Mainly related to technical factors

Insufficient or inadequate skin removal requiring additional revision procedure

Since the met al bell completely covers the glans, glans injury is extremely rare

– Plastibell

Incomplete circumcision

Retained Plastibell ring

– Mogen clamp

Potential for injury to glans, including partial amputation

• Immediate complications

– Significant bleeding (0.08–0.18%)

Postcircumcision bleeding may be the 1st manifestation on an underlying bleeding disorder

– Significant infection (0.06%)

– Significant penile injury (0.04%)

• Late complications

– Phimosis (iatrogenic)

– Adhesions

– Skin bridges

– Excess foreskin

– Insufficient penile skin

– Penile inclusion cysts

– Meatal stenosis

– Penile torsion

– Urethrocutaneous fistula

FOLLOW-UP

Patient Monitoring

• A small amount of petroleum jelly may help with discomfort due to diaper friction the 1st few days postop.

• Bandaging is optional after the 1st 1–2 days.

• Healing usually take place within 10 days.

• Clean site with warm water and avoid baby diaper wipes.

Patient Resources

American Academy of Pediatrics. Patient Education ONLINE. www.patiented.aap.org

REFERENCES

1. Nelson CP, Dunn R, Wan J, et al. The increasing incidence of newborn circumcision: Data from the nationwide inpatient sample. J Urol. 2005;173:978–981.

2. Lerman SE, Liao JC. Neonatal circumcision. Pediatr Clin North Am. 2001;48:1539–1557.

3. American Academy of Pediatrics Task Force on Circumcision. Circumcision policy statement. Pediatrics. 2012;130(3):585–586.

ADDITIONAL READING

• Cold CJ, Taylor JR. The prepuce. BJU Int. 1999;83 suppl 1:34–44.

• Perera CL, Bridgewater FH, Thavaneswaran P, et al. Safety and efficacy of nontherapeutic male circumcision: A systematic review. Ann Fam Med. 2010;8:64–72.

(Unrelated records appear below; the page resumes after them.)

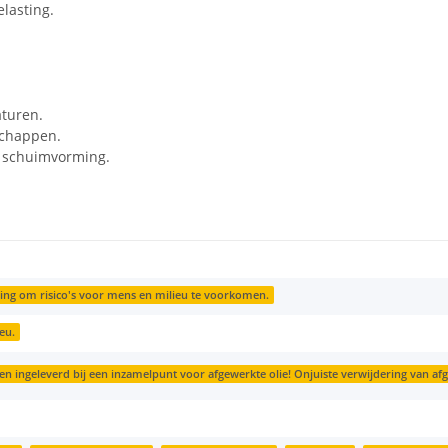
elasting.
aturen.
schappen.
n schuimvorming.
ing om risico's voor mens en milieu te voorkomen.
eu.
 ingeleverd bij een inzamelpunt voor afgewerkte olie! Onjuiste verwijdering van afge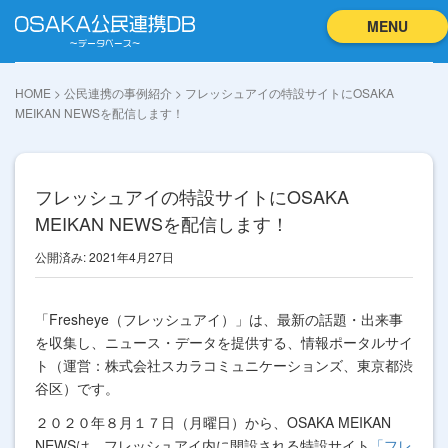
MENU
HOME
>
公民連携の事例紹介
>
フレッシュアイの特設サイトにOSAKA
MEIKAN NEWSを配信します！
フレッシュアイの特設サイトにOSAKA
MEIKAN NEWSを配信します！
公開済み: 2021年4月27日
「Fresheye（フレッシュアイ）」は、最新の話題・出来事
を収集し、ニュース・データを提供する、情報ポータルサイ
ト（運営：株式会社スカラコミュニケーションズ、東京都渋
谷区）です。
２０２０年８月１７日（月曜日）から、OSAKA MEIKAN
NEWSは、フレッシュアイ内に開設される特設サイト
「フレ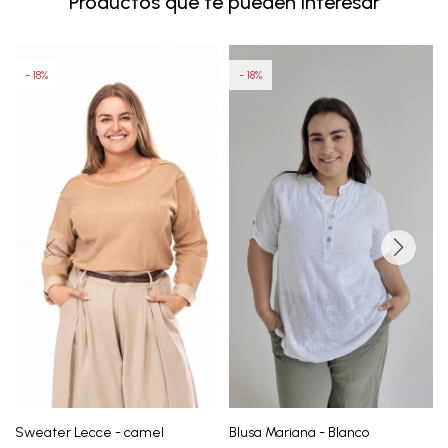
Productos que te pueden interesar
18
18
Sweater Lecce - camel
Blusa Mariana - Blanco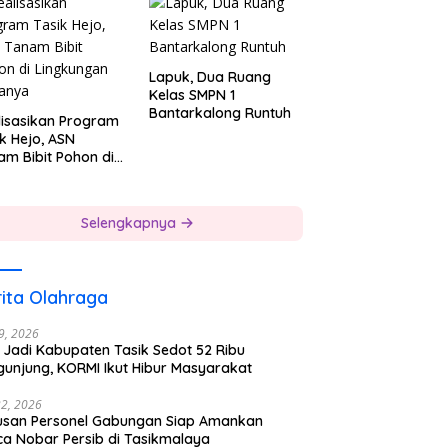
Lapuk, Dua Ruang
Kelas SMPN 1
Bantarkalong Runtuh
lisasikan Program
k Hejo, ASN
am Bibit Pohon di
gkungan Kerjanya
Selengkapnya
ita Olahraga
29, 2026
 Jadi Kabupaten Tasik Sedot 52 Ribu
gunjung, KORMI Ikut Hibur Masyarakat
22, 2026
usan Personel Gabungan Siap Amankan
ca Nobar Persib di Tasikmalaya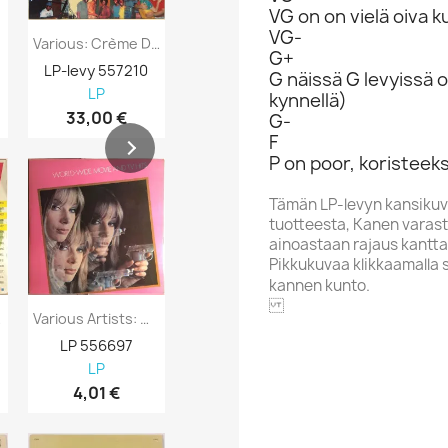
VG on on vielä oiva 
VG-
Various: Crème De La Crème Two: More...
Various Artists: Cruisin 1957 Kansi EX...
G+
LP-levy 557210
LP-levy 557730
LP-levy 557
G näissä G levyissä o
LP
LP
LP
kynnellä)
33,00 €
7,98 €
8,98 €
G-
F
P on poor, koristeeks
Tämän LP-levyn kansikuv
tuotteesta, Kanen varasto
ainoastaan rajaus kantta
Pikkukuvaa klikkaamalla 
kannen kunto.
acks...
Various Artists: World-Wide Movie And TV...
Various Artists: Svensktoppar Kansi EX-...
LP 556697
LP 556696
LP 556695
MELODI
LP
LP
LP
4,01 €
4,01 €
4,98 €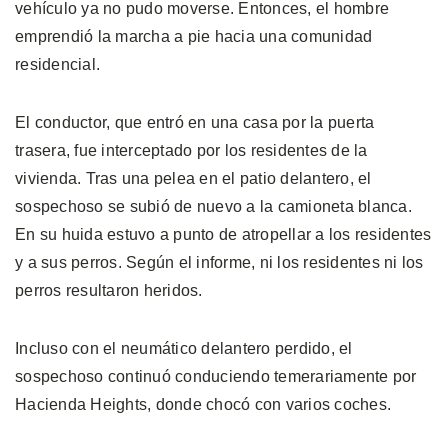
vehículo ya no pudo moverse. Entonces, el hombre
emprendió la marcha a pie hacia una comunidad
residencial.
El conductor, que entró en una casa por la puerta
trasera, fue interceptado por los residentes de la
vivienda. Tras una pelea en el patio delantero, el
sospechoso se subió de nuevo a la camioneta blanca.
En su huida estuvo a punto de atropellar a los residentes
y a sus perros. Según el informe, ni los residentes ni los
perros resultaron heridos.
Incluso con el neumático delantero perdido, el
sospechoso continuó conduciendo temerariamente por
Hacienda Heights, donde chocó con varios coches.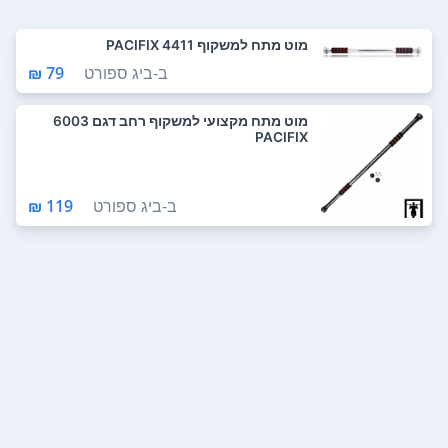
מוט מתח למשקוף PACIFIX 4411
ב-
ביג ספורט
79 ₪
מוט מתח מקצועי למשקוף רחב דגם 6003
PACIFIX
ב-
ביג ספורט
119 ₪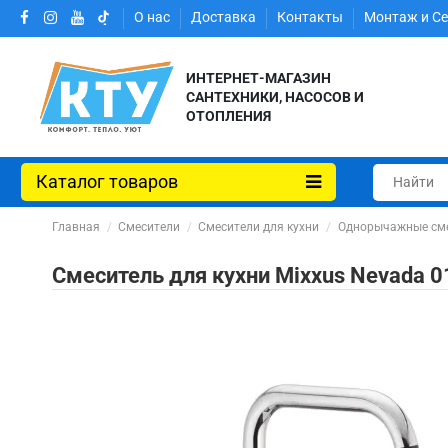
О нас
Доставка
Контакты
Монтаж и С
ИНТЕРНЕТ-МАГАЗИН
САНТЕХНИКИ, НАСОСОВ И
ОТОПЛЕНИЯ
Каталог товаров
Главная
Смесители
Смесители для кухни
Однорычажные сме
Смеситель для кухни Mixxus Nevada 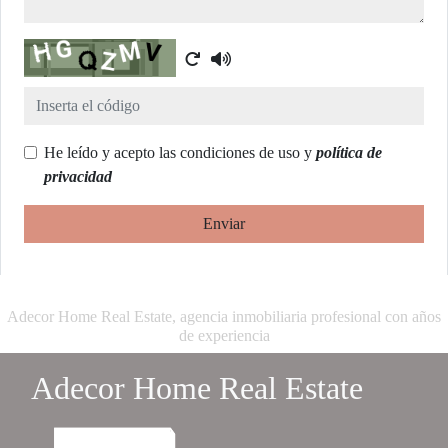
Captcha
He leído y acepto las condiciones de uso y
política de
privacidad
Enviar
Adecor Home Real Estate, agencia inmobiliaria profesional con años
de experiencia
Adecor Home Real Estate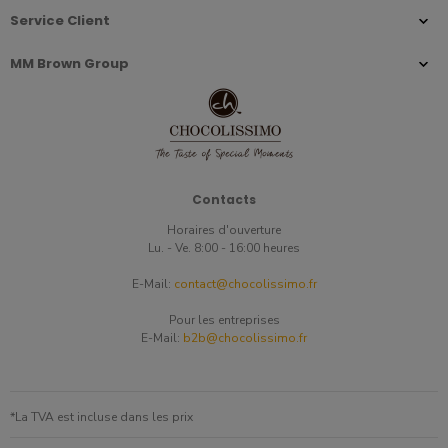
Service Client
MM Brown Group
Contacts
Horaires d'ouverture
Lu. - Ve. 8:00 - 16:00 heures
E-Mail:
contact@chocolissimo.fr
Pour les entreprises
E-Mail:
b2b@chocolissimo.fr
*La TVA est incluse dans les prix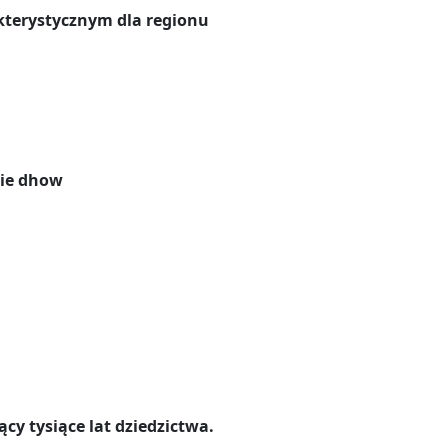
kterystycznym dla regionu
zie dhow
cy tysiące lat dziedzictwa.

• Weiss HA, Larke N, Halperin D, et al. Complications of circumcision in male neonates, infants and children: A systematic review. BMC Urol. 2010;10:2.

See Also (Topic, Algorithm, Media)

• Circumcision, Adult Considerations

• Circumcision, Pediatric Considerations Images

• Disorders of Sexual Development (DSD)

• Hypospadias

CODES

ICD9

V50.2 Routine or ritual circumcision

ICD10

Z41.2 Encounter for routine and ritual male circumcision

CLINICAL/SURGICAL PEARLS

• Make sure to carefully inspect the penis for any congenital defects such as hypospadias or chordee before proceeding with neonatal circumcision. It is best to delay circumcision until the primary defect can be repaired as the foreskin may be used in reconstructive procedure.

• The choice of neonatal circumcision is a matter of the physician’s personal preference. For circumcisions using a Gomco clamp, or Plastibell, select the correct size of the bell; this would ensure adequate foreskin removal.

• Always consider the cultural and religious beliefs of the family when counseling about newborn circumcision.